Task statement: Reproduce the listing below as it stands. Leave out each image.

Provided data:
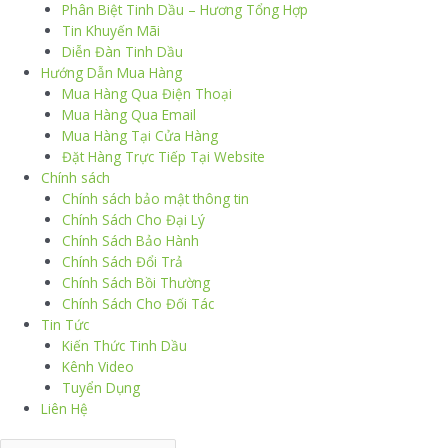
Phân Biệt Tinh Dầu – Hương Tổng Hợp
Tin Khuyến Mãi
Diễn Đàn Tinh Dầu
Hướng Dẫn Mua Hàng
Mua Hàng Qua Điện Thoại
Mua Hàng Qua Email
Mua Hàng Tại Cửa Hàng
Đặt Hàng Trực Tiếp Tại Website
Chính sách
Chính sách bảo mật thông tin
Chính Sách Cho Đại Lý
Chính Sách Bảo Hành
Chính Sách Đổi Trả
Chính Sách Bồi Thường
Chính Sách Cho Đối Tác
Tin Tức
Kiến Thức Tinh Dầu
Kênh Video
Tuyển Dụng
Liên Hệ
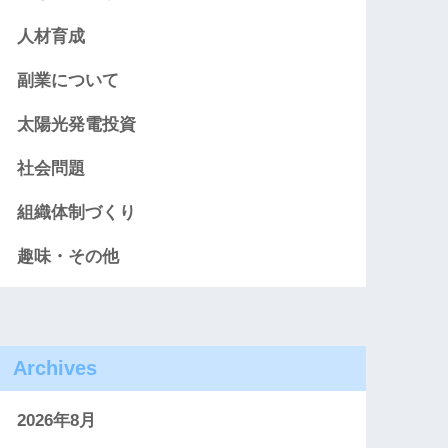
人材育成
副業について
太陽光発電投資
社会問題
組織体制づくり
趣味・その他
Archives
2026年8月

Output for this task:
Phân Biệt Tinh Dầu – Hương Tổng Hợp
Tin Khuyến Mãi
Diễn Đàn Tinh Dầu
Hướng Dẫn Mua Hàng
Mua Hàng Qua Điện Thoại
Mua Hàng Qua Email
Mua Hàng Tại Cửa Hàng
Đặt Hàng Trực Tiếp Tại Website
Chính sách
Chính sách bảo mật thông tin
Chính Sách Cho Đại Lý
Chính Sách Bảo Hành
Chính Sách Đổi Trả
Chính Sách Bồi Thường
Chính Sách Cho Đối Tác
Tin Tức
Kiến Thức Tinh Dầu
Kênh Video
Tuyển Dụng
Liên Hệ
人材育成
副業について
太陽光発電投資
社会問題
組織体制づくり
趣味・その他
Archives
2026年8月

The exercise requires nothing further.